Data entries:
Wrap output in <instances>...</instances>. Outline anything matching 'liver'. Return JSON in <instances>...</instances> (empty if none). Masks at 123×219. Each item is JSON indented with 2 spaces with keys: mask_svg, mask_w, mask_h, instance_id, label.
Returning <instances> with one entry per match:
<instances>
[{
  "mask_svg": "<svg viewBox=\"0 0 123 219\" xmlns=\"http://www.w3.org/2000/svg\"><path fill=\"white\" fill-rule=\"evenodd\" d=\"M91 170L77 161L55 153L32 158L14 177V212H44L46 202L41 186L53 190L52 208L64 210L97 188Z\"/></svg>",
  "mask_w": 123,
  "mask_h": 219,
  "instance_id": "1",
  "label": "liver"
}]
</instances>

▸ Task description: Rewrite the listing with "Masks" swapped for "Outlines" and every other part left as it is.

▸ Task answer:
Wrap output in <instances>...</instances>. Outline anything matching 'liver'. Return JSON in <instances>...</instances> (empty if none). Outlines at 123×219. Each item is JSON indented with 2 spaces with keys: mask_svg, mask_w, mask_h, instance_id, label.
Returning <instances> with one entry per match:
<instances>
[{
  "mask_svg": "<svg viewBox=\"0 0 123 219\" xmlns=\"http://www.w3.org/2000/svg\"><path fill=\"white\" fill-rule=\"evenodd\" d=\"M91 170L77 161L55 153L32 158L14 177V212H44L46 202L41 186L53 190L52 208L64 210L97 188Z\"/></svg>",
  "mask_w": 123,
  "mask_h": 219,
  "instance_id": "1",
  "label": "liver"
}]
</instances>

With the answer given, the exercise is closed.